Saturday, 25 August 2012

After the Olympics: why break up Britain?

Took a trip yesterday which might, in a couple of years, involve a border crossing. Possibly. Though probably not. 

We took a northbound train as far as the fine historic town of Berwick-upon-Tweed. There was a time that Berwick was jointly run by the English and the Scots but that involved an element of trust which, as most Scots would ruefully admit, ends up with regret on their side and prosperity on the other. For a while, the Scots guarded the north gate, the English the southern, but then visitors started noticing English soldiers on the north gate too and before long the town was English. All that’s left of the Scots heritage now is the fact that Berwick plays its football in the Scottlish leagues.

Beyond Berwick, we drove into Scotland proper. Though I use the word ‘proper’ in a loose sense. To give you an idea, we’re just twenty miles from Edinburgh and the town’s called ‘East Linton’, with that give-away ‘ton’ ending that says ‘Anglo Saxon’ in a deafening roar. Not that the word ‘East’ is especially Gaelic either.

Just to rub the message home, the village next door’s called Preston. There’s a bigger one of them in England (and quite a few smaller ones too). 

Ah, the Lothians, that glorious English bit of Scotland
Yes, this is the fine old English-speaking kingdom of Lothian, with its capital in that great Anglo-Saxon city, Edinburgh. All of which rather relativises that business about Scots independence. Independence from whom, exactly? The English? They’re right here, guys; take a look at the place names around you.

Still, that being said, I was never against the notion of Scottish independence per se, or not until recently at least. English nationalism isn’t an attractive force and, as the history of Berwick proves, it’s never been marked by generosity towards any nation that England can bully. It struck me that if the Scots wanted to go their way, well, what the heck, why not? I mean, no-one’s proposing an impermeable frontier between us, are they? They’d keep the same currency. They’ve already got a parliament. Independence wouldn’t be so much a quantum leap as a bit of incremental drift.

Now there’s nothing really inspiring about incremental drifting. Which may explain why no-one’s unduly inspired by it, even in Scotland. The great vote is due in the autumn of 2014, to coincide with the seven-hundredth anniversary the great Scots victory over the English at Bannockburn (I say ‘greatest’ as though there had been others.

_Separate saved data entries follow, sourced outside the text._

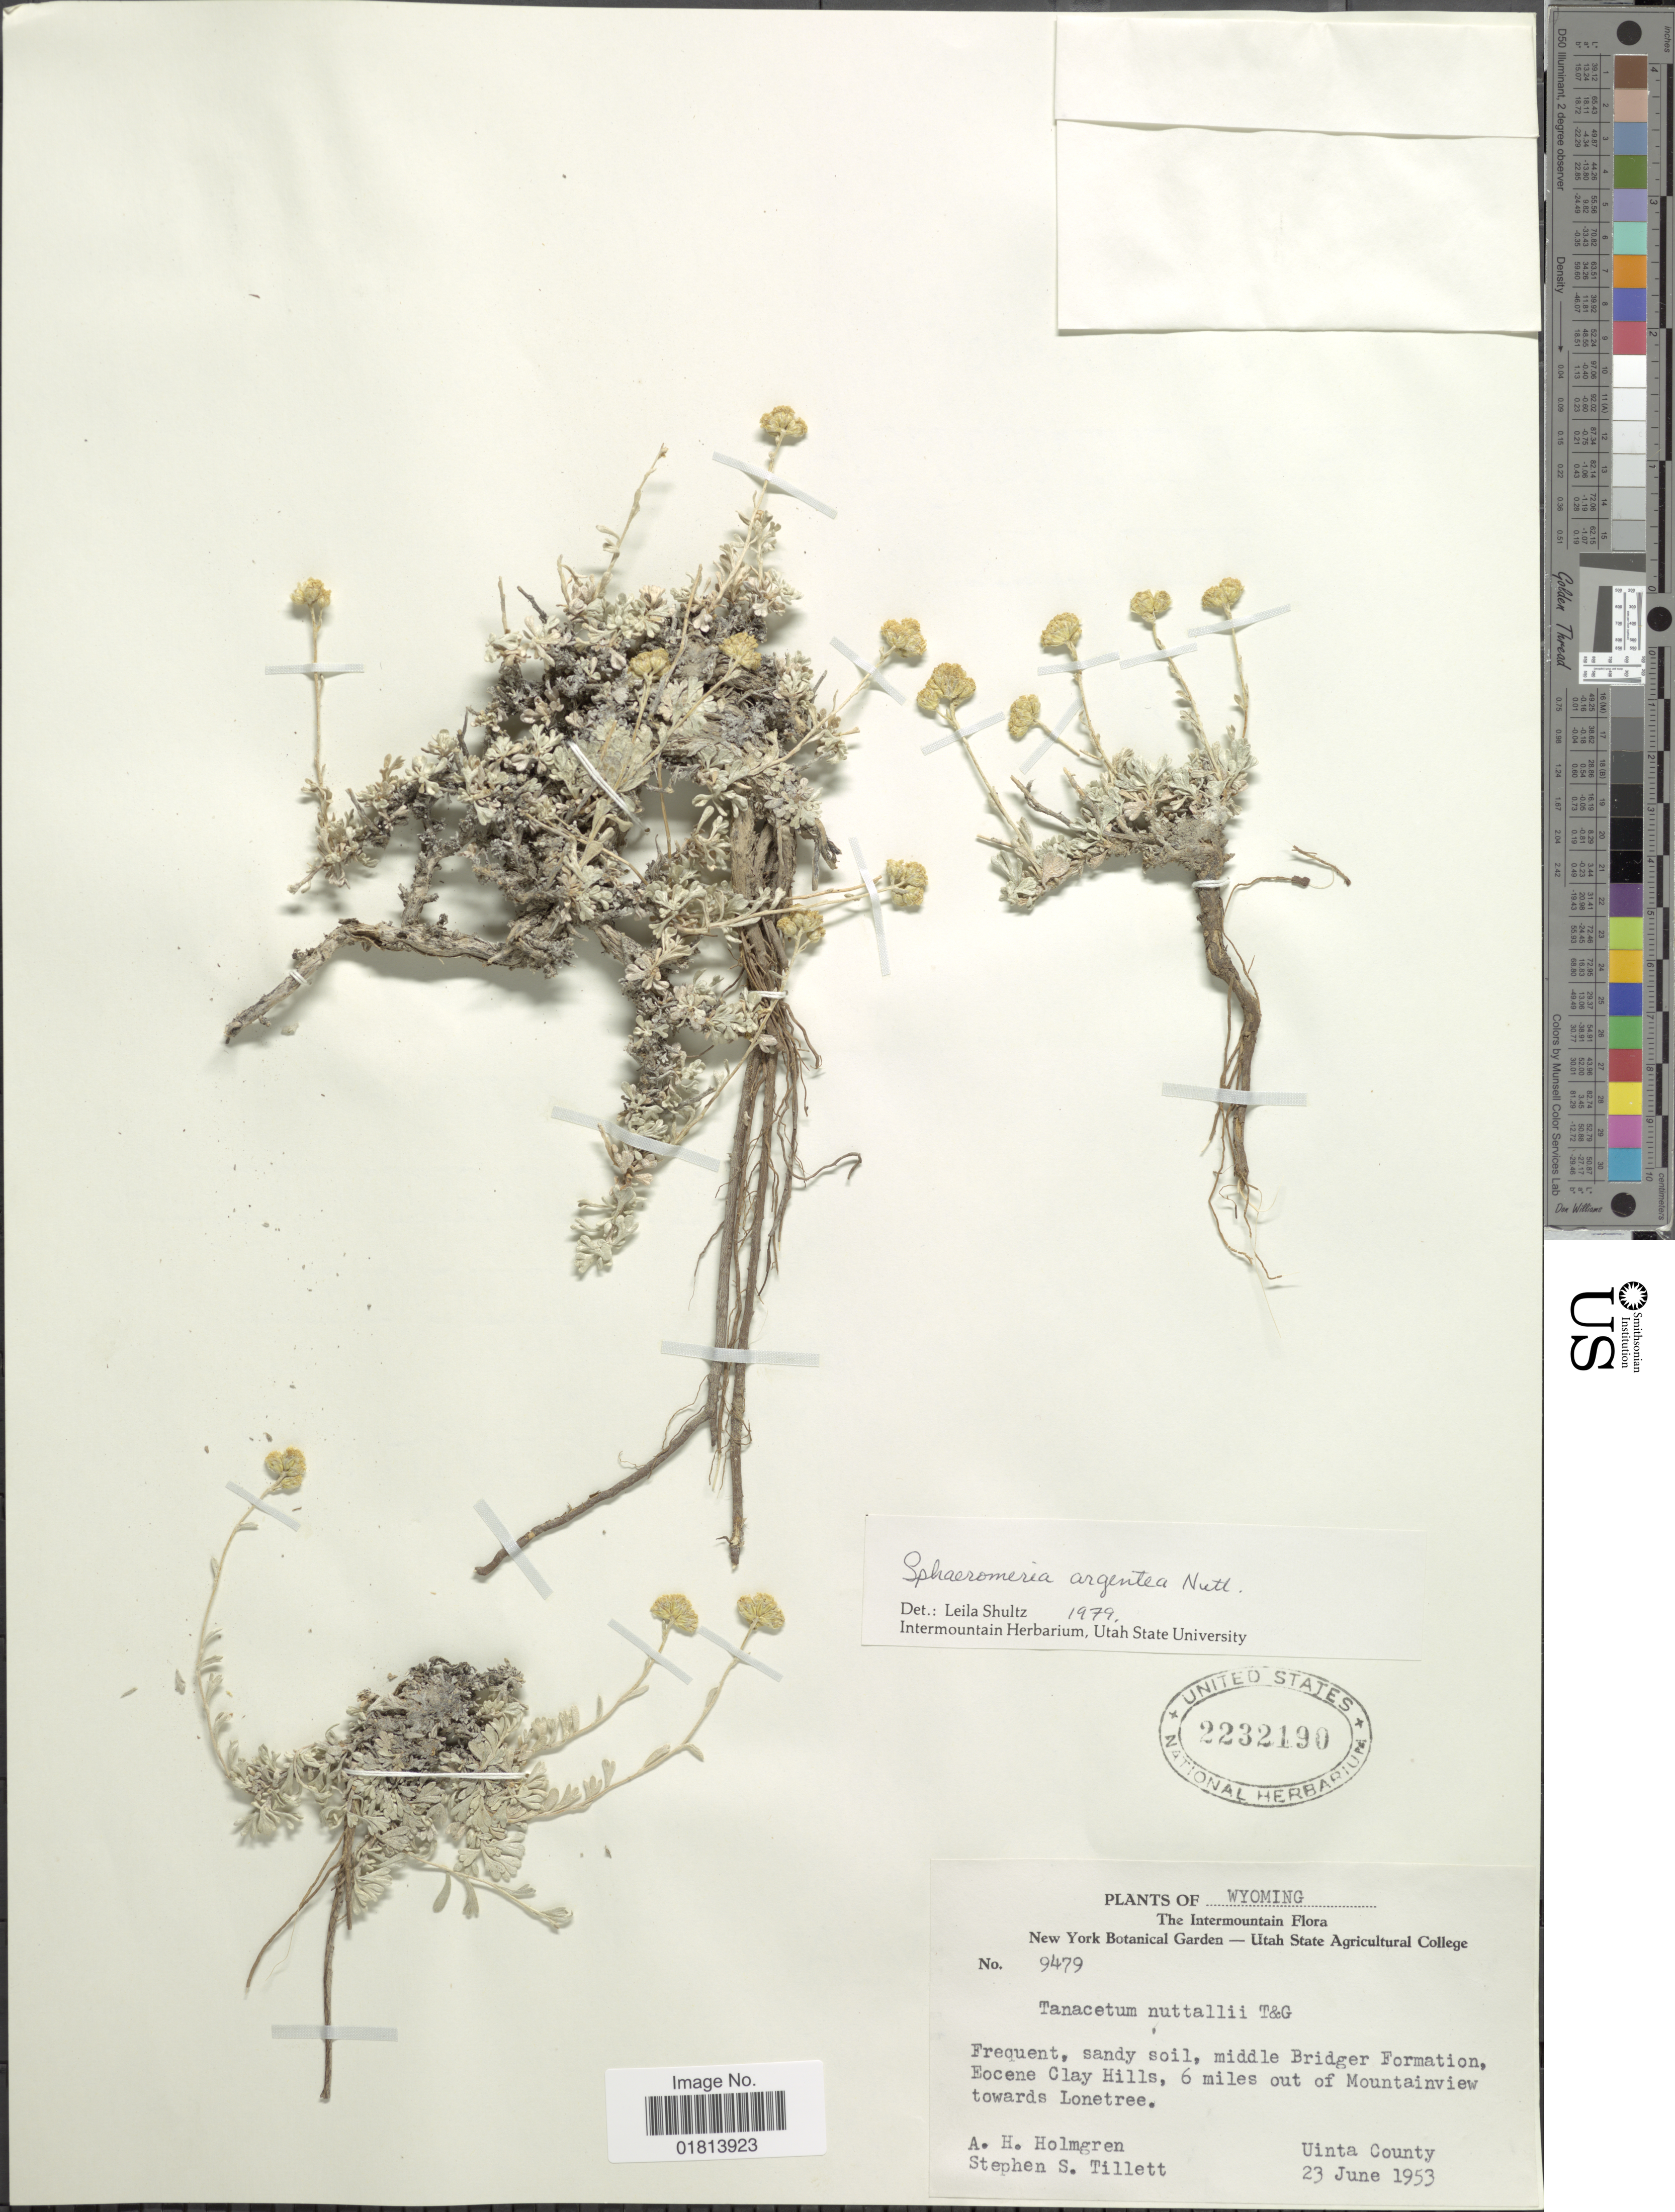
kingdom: Plantae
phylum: Tracheophyta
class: Magnoliopsida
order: Asterales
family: Asteraceae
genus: Sphaeromeria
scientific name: Sphaeromeria argentea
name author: Nutt.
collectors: A. H. Holmgren & S. S. Tillett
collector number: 9479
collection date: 1953-06-23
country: United States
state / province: Wyoming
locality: Middle Bridger Formation, Eocene Clay Hills, 6 miles out of Mountainview, towards Lonetree, Uinta County, The Intermountain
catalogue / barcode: US 2232190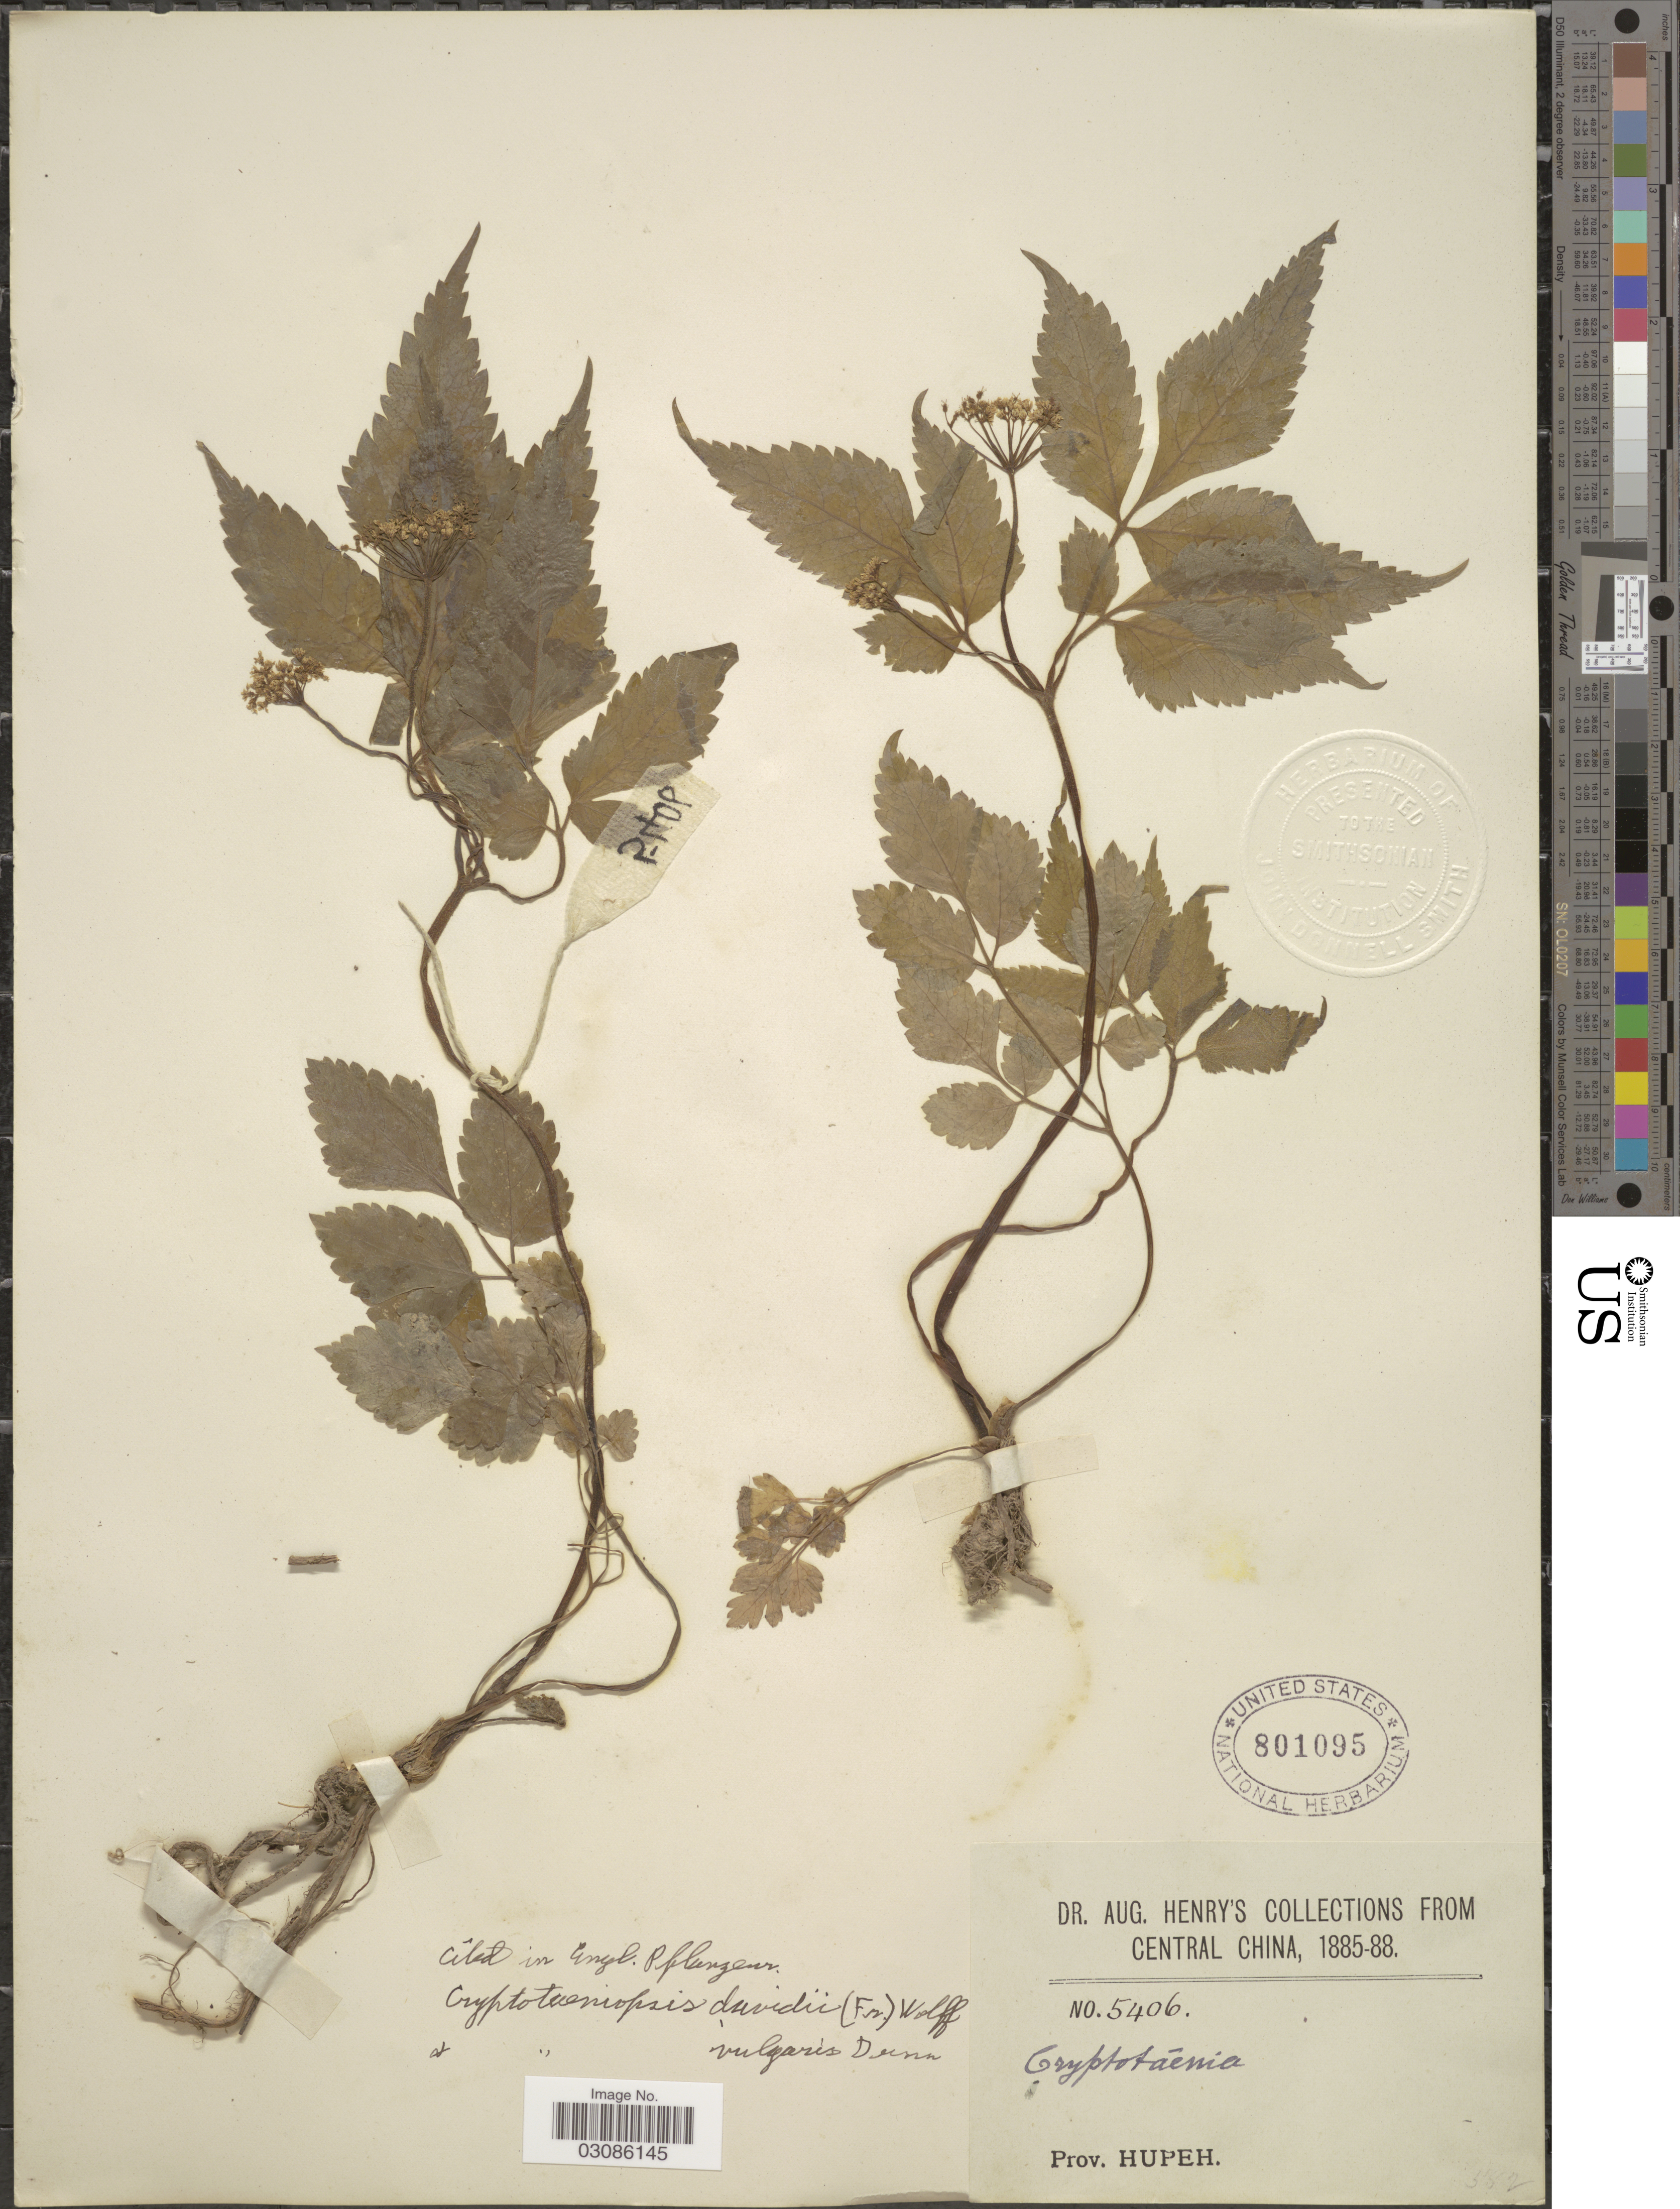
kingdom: Plantae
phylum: Tracheophyta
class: Magnoliopsida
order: Apiales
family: Apiaceae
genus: Pternopetalum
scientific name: Pternopetalum davidii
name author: Franch.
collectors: A. Henry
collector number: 5406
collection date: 1885/1888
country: China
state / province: Hubei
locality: Central China, Prov. Hupeh.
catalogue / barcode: US 801095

There have, haven
’t there?). 

If the polls are to be believed, the Scottish electorate won’t be voting for independence.

But Scotland’s run by the smartest political operator in Britain, Alex Salmond. You want evidence of his smartness? Look at the mess David Cameron’s making of trying to lead a Coalition government in England. He’s heading rapidly for the dustbin of history. Salmond didn’t even try to form a coalition, he just ran a minority government so successfully that it became the springboard to give him a majority administration of his own. Don’t rule out his being given a statue on Princes Street in the fulness of time.

Well, that smart an operator isn’t going to lose a referendum. How will he square the circle? He’ll get a second question on the ballot paper, a question for ‘devo max’, much extended devolved power for the Scottish parliament. Cameron says no but, hey, who even listens to him these days?

It’s devo max that’ll pass, and devo max that the Scots will get.

To be honest, I’m quite relieved. As I said, I wasn’t that worried about the breakup of the Union if it came to that. I feel much more English than I feel British, and the Welsh and Scots are even more tightly linked to their nations. In fact, the only true Brits are those who get the nationality by naturalisation, because they don’t opt for any of the constituent nations

But my attitude changed during the Olympics. The Team GB performance shone a different light on things. There were the Scots and the Welsh winning medals alongside the English under GB colours. There were some from Northern Ireland too, and that’s not even part of Britain at all.

Within a week of that triumph, England, on the other hand, was being thrashed on the cricket field by South Africa and, in the process, losing its hard-won and briefly-held status as world number 1 in that noble game.

Lamentable English failure after signal British success. Perhaps there’s something to be said for the Union after all.

So I’m delighted to be back in Scotland, delighted to be visiting my granddaughter
’s family and our friends, delighted to be seeing this beautiful country again.

And not a little relieved that there still isn’t an international border between us.